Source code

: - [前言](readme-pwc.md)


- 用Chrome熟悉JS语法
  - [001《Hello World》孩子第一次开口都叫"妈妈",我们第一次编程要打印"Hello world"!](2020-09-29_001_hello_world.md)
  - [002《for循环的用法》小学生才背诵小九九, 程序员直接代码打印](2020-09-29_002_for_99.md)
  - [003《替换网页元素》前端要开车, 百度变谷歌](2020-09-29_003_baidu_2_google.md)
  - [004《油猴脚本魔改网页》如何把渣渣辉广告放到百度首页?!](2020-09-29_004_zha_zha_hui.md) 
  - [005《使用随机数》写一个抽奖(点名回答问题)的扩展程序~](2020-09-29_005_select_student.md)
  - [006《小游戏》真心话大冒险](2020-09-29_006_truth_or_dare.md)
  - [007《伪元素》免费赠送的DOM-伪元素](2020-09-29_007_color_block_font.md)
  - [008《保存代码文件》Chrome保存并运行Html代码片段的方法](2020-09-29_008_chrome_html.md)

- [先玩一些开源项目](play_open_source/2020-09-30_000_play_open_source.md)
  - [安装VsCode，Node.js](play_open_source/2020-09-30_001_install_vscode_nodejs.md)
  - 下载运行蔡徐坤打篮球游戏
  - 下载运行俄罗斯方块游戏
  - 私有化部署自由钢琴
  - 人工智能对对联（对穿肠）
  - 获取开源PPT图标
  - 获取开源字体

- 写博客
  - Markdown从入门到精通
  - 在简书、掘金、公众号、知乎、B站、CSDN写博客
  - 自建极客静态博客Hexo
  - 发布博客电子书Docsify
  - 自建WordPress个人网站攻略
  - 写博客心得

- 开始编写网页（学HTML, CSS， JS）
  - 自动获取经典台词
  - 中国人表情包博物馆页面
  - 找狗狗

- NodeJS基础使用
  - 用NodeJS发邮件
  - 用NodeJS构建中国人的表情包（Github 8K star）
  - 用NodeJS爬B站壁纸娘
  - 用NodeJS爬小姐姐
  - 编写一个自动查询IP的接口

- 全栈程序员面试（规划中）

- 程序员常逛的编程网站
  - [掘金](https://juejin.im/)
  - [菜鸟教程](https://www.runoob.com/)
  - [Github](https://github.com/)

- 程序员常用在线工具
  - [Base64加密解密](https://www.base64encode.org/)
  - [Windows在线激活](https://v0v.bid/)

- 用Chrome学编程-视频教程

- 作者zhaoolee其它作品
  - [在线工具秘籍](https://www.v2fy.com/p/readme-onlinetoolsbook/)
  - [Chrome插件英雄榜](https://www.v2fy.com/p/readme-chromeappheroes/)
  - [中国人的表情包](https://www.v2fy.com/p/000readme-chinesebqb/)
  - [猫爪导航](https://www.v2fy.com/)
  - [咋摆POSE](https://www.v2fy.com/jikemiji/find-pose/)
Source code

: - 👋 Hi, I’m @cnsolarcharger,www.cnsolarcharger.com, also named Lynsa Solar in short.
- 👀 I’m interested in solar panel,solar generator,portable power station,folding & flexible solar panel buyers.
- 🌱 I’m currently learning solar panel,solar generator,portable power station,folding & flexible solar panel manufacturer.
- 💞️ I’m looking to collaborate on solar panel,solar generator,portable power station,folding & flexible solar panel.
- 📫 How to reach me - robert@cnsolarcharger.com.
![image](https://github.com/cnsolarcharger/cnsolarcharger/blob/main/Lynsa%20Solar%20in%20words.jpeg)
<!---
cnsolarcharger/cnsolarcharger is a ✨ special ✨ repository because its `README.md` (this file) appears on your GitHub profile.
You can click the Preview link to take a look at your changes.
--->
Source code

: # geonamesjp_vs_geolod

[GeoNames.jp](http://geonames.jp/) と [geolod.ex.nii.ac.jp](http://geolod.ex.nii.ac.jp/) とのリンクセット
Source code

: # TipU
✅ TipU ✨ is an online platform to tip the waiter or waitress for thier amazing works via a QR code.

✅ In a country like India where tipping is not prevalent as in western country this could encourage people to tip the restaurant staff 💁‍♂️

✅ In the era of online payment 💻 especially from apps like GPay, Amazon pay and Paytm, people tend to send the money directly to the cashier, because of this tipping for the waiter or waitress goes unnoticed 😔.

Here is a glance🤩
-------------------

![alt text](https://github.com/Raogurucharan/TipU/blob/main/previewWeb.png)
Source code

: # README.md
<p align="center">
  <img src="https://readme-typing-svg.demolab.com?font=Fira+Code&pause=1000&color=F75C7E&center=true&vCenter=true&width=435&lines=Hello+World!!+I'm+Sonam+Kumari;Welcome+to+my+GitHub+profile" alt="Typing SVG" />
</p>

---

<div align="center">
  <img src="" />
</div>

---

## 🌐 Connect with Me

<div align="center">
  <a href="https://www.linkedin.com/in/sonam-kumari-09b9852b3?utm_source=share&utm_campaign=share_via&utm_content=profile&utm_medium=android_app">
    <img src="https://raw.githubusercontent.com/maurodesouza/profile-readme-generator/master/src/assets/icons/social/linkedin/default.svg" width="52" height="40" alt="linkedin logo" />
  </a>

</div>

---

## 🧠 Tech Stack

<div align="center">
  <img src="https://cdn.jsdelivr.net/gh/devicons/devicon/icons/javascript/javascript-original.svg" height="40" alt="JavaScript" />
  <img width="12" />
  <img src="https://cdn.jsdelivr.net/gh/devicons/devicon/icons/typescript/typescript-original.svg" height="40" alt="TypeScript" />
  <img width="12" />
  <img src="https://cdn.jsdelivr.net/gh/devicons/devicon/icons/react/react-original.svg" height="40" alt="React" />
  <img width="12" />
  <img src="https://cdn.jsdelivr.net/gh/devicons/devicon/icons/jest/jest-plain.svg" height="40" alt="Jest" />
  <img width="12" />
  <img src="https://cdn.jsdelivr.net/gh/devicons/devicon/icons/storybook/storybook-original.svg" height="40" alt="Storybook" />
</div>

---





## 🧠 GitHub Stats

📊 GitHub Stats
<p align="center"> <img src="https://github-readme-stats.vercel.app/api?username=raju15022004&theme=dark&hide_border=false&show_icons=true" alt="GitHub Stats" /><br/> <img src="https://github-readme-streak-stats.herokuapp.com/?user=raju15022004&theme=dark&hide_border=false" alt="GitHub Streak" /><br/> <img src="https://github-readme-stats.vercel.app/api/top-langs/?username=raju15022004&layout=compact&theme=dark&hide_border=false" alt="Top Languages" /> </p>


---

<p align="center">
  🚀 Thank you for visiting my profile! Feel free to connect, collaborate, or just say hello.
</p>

● ● ● ● ●

_Exercise prompt_.
From the data above, extract every line in its exact form.

_Task solution_.
Source code

: - [前言](readme-pwc.md)


- 用Chrome熟悉JS语法
  - [001《Hello World》孩子第一次开口都叫"妈妈",我们第一次编程要打印"Hello world"!](2020-09-29_001_hello_world.md)
  - [002《for循环的用法》小学生才背诵小九九, 程序员直接代码打印](2020-09-29_002_for_99.md)
  - [003《替换网页元素》前端要开车, 百度变谷歌](2020-09-29_003_baidu_2_google.md)
  - [004《油猴脚本魔改网页》如何把渣渣辉广告放到百度首页?!](2020-09-29_004_zha_zha_hui.md) 
  - [005《使用随机数》写一个抽奖(点名回答问题)的扩展程序~](2020-09-29_005_select_student.md)
  - [006《小游戏》真心话大冒险](2020-09-29_006_truth_or_dare.md)
  - [007《伪元素》免费赠送的DOM-伪元素](2020-09-29_007_color_block_font.md)
  - [008《保存代码文件》Chrome保存并运行Html代码片段的方法](2020-09-29_008_chrome_html.md)

- [先玩一些开源项目](play_open_source/2020-09-30_000_play_open_source.md)
  - [安装VsCode，Node.js](play_open_source/2020-09-30_001_install_vscode_nodejs.md)
  - 下载运行蔡徐坤打篮球游戏
  - 下载运行俄罗斯方块游戏
  - 私有化部署自由钢琴
  - 人工智能对对联（对穿肠）
  - 获取开源PPT图标
  - 获取开源字体

- 写博客
  - Markdown从入门到精通
  - 在简书、掘金、公众号、知乎、B站、CSDN写博客
  - 自建极客静态博客Hexo
  - 发布博客电子书Docsify
  - 自建WordPress个人网站攻略
  - 写博客心得

- 开始编写网页（学HTML, CSS， JS）
  - 自动获取经典台词
  - 中国人表情包博物馆页面
  - 找狗狗

- NodeJS基础使用
  - 用NodeJS发邮件
  - 用NodeJS构建中国人的表情包（Github 8K star）
  - 用NodeJS爬B站壁纸娘
  - 用NodeJS爬小姐姐
  - 编写一个自动查询IP的接口

- 全栈程序员面试（规划中）

- 程序员常逛的编程网站
  - [掘金](https://juejin.im/)
  - [菜鸟教程](https://www.runoob.com/)
  - [Github](https://github.com/)

- 程序员常用在线工具
  - [Base64加密解密](https://www.base64encode.org/)
  - [Windows在线激活](https://v0v.bid/)

- 用Chrome学编程-视频教程

- 作者zhaoolee其它作品
  - [在线工具秘籍](https://www.v2fy.com/p/readme-onlinetoolsbook/)
  - [Chrome插件英雄榜](https://www.v2fy.com/p/readme-chromeappheroes/)
  - [中国人的表情包](https://www.v2fy.com/p/000readme-chinesebqb/)
  - [猫爪导航](https://www.v2fy.com/)
  - [咋摆POSE](https://www.v2fy.com/jikemiji/find-pose/)
Source code

: - 👋 Hi, I’m @cnsolarcharger,www.cnsolarcharger.com, also named Lynsa Solar in short.
- 👀 I’m interested in solar panel,solar generator,portable power station,folding & flexible solar panel buyers.
- 🌱 I’m currently learning solar panel,solar generator,portable power station,folding & flexible solar panel manufacturer.
- 💞️ I’m looking to collaborate on solar panel,solar generator,portable power station,folding & flexible solar panel.
- 📫 How to reach me - robert@cnsolarcharger.com.
![image](https://github.com/cnsolarcharger/cnsolarcharger/blob/main/Lynsa%20Solar%20in%20words.jpeg)
<!---
cnsolarcharger/cnsolarcharger is a ✨ special ✨ repository because its `README.md` (this file) appears on your GitHub profile.
You can click the Preview link to take a look at your changes.
--->
Source code

: # geonamesjp_vs_geolod

[GeoNames.jp](http://geonames.jp/) と [geolod.ex.nii.ac.jp](http://geolod.ex.nii.ac.jp/) とのリンクセット
Source code

: # TipU
✅ TipU ✨ is an online platform to tip the waiter or waitress for thier amazing works via a QR code.

✅ In a country like India where tipping is not prevalent as in western country this could encourage people to tip the restaurant staff 💁‍♂️

✅ In the era of online payment 💻 especially from apps like GPay, Amazon pay and Paytm, people tend to send the money directly to the cashier, because of this tipping for the waiter or waitress goes unnoticed 😔.

Here is a glance🤩
-------------------

![alt text](https://github.com/Raogurucharan/TipU/blob/main/previewWeb.png)
Source code

: # README.md
<p align="center">
  <img src="https://readme-typing-svg.demolab.com?font=Fira+Code&pause=1000&color=F75C7E&center=true&vCenter=true&width=435&lines=Hello+World!!+I'm+Sonam+Kumari;Welcome+to+my+GitHub+profile" alt="Typing SVG" />
</p>

---

<div align="center">
  <img src="" />
</div>

---

## 🌐 Connect with Me

<div align="center">
  <a href="https://www.linkedin.com/in/sonam-kumari-09b9852b3?utm_source=share&utm_campaign=share_via&utm_content=profile&utm_medium=android_app">
    <img src="https://raw.githubusercontent.com/maurodesouza/profile-readme-generator/master/src/assets/icons/social/linkedin/default.svg" width="52" height="40" alt="linkedin logo" />
  </a>

</div>

---

## 🧠 Tech Stack

<div align="center">
  <img src="https://cdn.jsdelivr.net/gh/devicons/devicon/icons/javascript/javascript-original.svg" height="40" alt="JavaScript" />
  <img width="12" />
  <img src="https://cdn.jsdelivr.net/gh/devicons/devicon/icons/typescript/typescript-original.svg" height="40" alt="TypeScript" />
  <img width="12" />
  <img src="https://cdn.jsdelivr.net/gh/devicons/devicon/icons/react/react-original.svg" height="40" alt="React" />
  <img width="12" />
  <img src="https://cdn.jsdelivr.net/gh/devicons/devicon/icons/jest/jest-plain.svg" height="40" alt="Jest" />
  <img width="12" />
  <img src="https://cdn.jsdelivr.net/gh/devicons/devicon/icons/storybook/storybook-original.svg" height="40" alt="Storybook" />
</div>

---





## 🧠 GitHub Stats

📊 GitHub Stats
<p align="center"> <img src="https://github-readme-stats.vercel.app/api?username=raju15022004&theme=dark&hide_border=false&show_icons=true" alt="GitHub Stats" /><br/> <img src="https://github-readme-streak-stats.herokuapp.com/?user=raju15022004&theme=dark&hide_border=false" alt="GitHub Streak" /><br/> <img src="https://github-readme-stats.vercel.app/api/top-langs/?username=raju15022004&layout=compact&theme=dark&hide_border=false" alt="Top Languages" /> </p>


---

<p align="center">
  🚀 Thank you for visiting my profile! Feel free to connect, collaborate, or just say hello.
</p>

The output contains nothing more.